When I saw “a career in finance” listed as a “hot career field,” I thought: “I’m jumping on that.” Sure, “finance” can mean a lot of different things and is done in a lot of different places, but as a banking and insurance company, my employer, USAA, certainly is involved in finances. As I was exiting the active-duty Army in the early 1990s, I never would have imagined the twisting, turning path that would lead me to my current work on USAA’s military advocacy team and my own little slice of a career in finance. In line with the editorial theme, I thought I’d share some lessons I learned along the way.

  • Know yourself and follow your passion. Have you ever heard someone say, “I love my job; I don’t even consider it work.” You may have thought about your own situation and rolled your eyes like my daughters did when they were teenagers (and, now that I think about it, still do). Well, it may be a somewhat rare situation, but it won’t be a possibility if you’re doing something you don’t enjoy. Which brings me to the point. There are plenty of different angles to finance. You could like crunching numbers, find beauty in pouring over the tax code or just like helping people — and still find a fit in finance. Whatever the case, look for something that gets you stoked.
  • Sometimes you don’t know what you don’t know. I point this out regularly as part of my work, but it also can apply to career opportunities. As your family transitions out of the military or you explore opportunities in finance, remember that finance is a core element of any business. So you could land with a company in a seemingly unrelated field.

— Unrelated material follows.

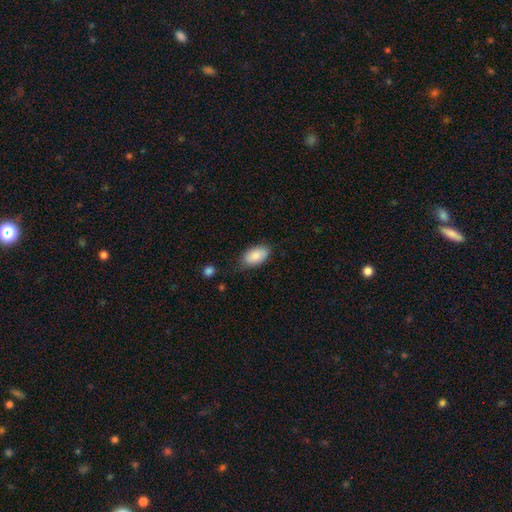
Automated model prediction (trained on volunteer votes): The model was most divided on "merging": none: 77%, minor disturbance: 18%, major disturbance: 4%, merger: 2%. More confident: how rounded — in between (94%); smooth or featured — smooth (87%).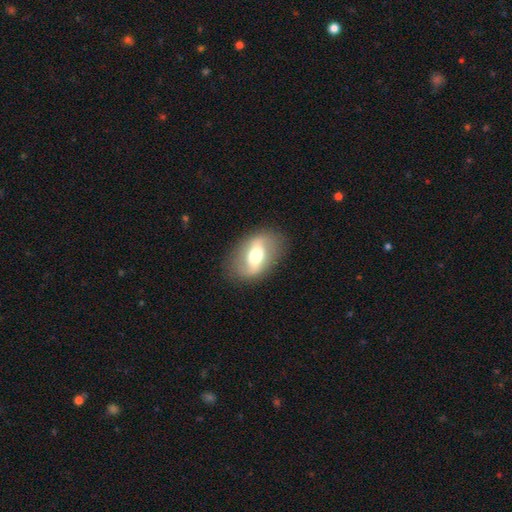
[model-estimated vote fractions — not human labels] This is possibly a featured or disk galaxy (54%). It is clearly not viewed edge-on (88%). Merging: clearly none (81%).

  • First is not last. Remember that transitions signal the start of a new chapter, not just an ending of the last. When you cross the finish line of your family’s military service, there’s no huge sigh of relief. Instead, all the trappings of a new financial beginning are accounted for — new budget, new taxes, new insurance, new cost of living — as you prepare for yet another new beginning. In the same light, your first job in finance might not be your last. It took me a couple of stops to get where I am, and you’d be hard-pressed to find a more change-averse individual than me. So, keep learning, keep growing and you’ll find something that fits just right, even if your first stop isn’t your last.

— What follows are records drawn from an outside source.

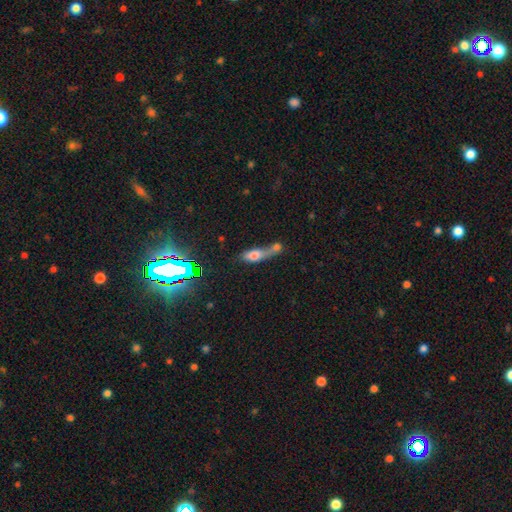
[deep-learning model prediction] smooth 36%, star or artifact 34%, featured or disk 30%. Down the decision tree: merging — none (41%).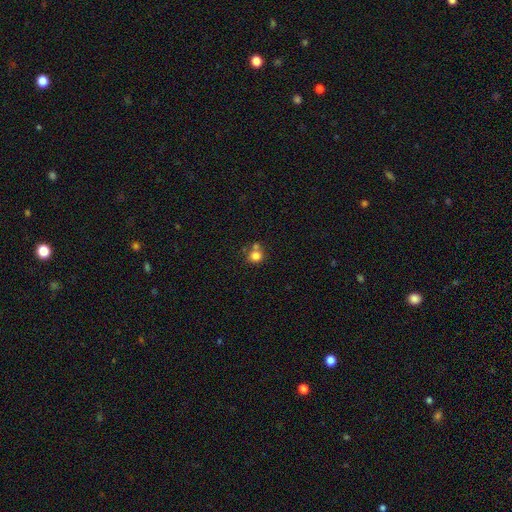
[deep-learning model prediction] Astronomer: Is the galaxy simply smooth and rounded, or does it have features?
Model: smooth — 79%.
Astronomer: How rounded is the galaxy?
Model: round — 86%.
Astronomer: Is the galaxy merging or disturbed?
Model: none — 54% (runner-up: merger, 30%).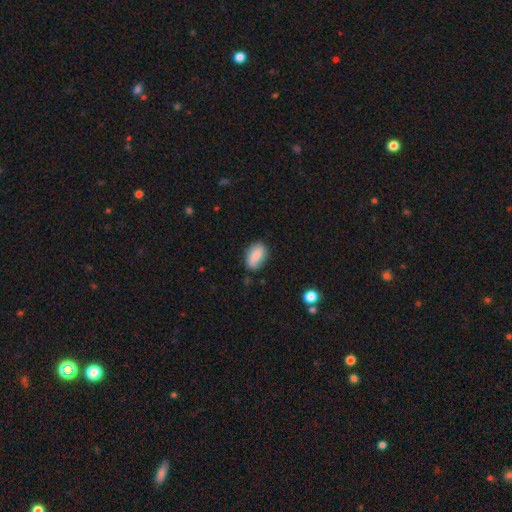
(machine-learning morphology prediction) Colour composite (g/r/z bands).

  • Networking doesn’t have to be a grind. This may be the most emphasized word/task/necessity as you make any career move. And while you want to take the right steps on this front (of which I’m not the right person to advise), just being curious is a good start. Way back when, I met a USAA manager at a certified financial planner (CFP) conference and had a nice chat — about what, I don’t remember. After arriving home, I contacted him, and six months later, I was part of the USAA team. My wife was oh so happy, which leads me to my last point.
  • Stash some cash. Any transition in life is subject to some inevitable bumps in the road. Some people experience a gap in employment or event start-up costs. In my case, it was a job with variable income. I can’t think of a case where a solid stash of cash wouldn’t be helpful. And if you seamlessly make your move into finance and are left with too much cash — after, of course, reserving enough for your emergency fund — you can earmark the money for other goals or purposes.

I’m living proof that finance provides a diverse set of opportunities. I’m blessed my path led me here. Best of luck to you as you pursue your own unique career in finance.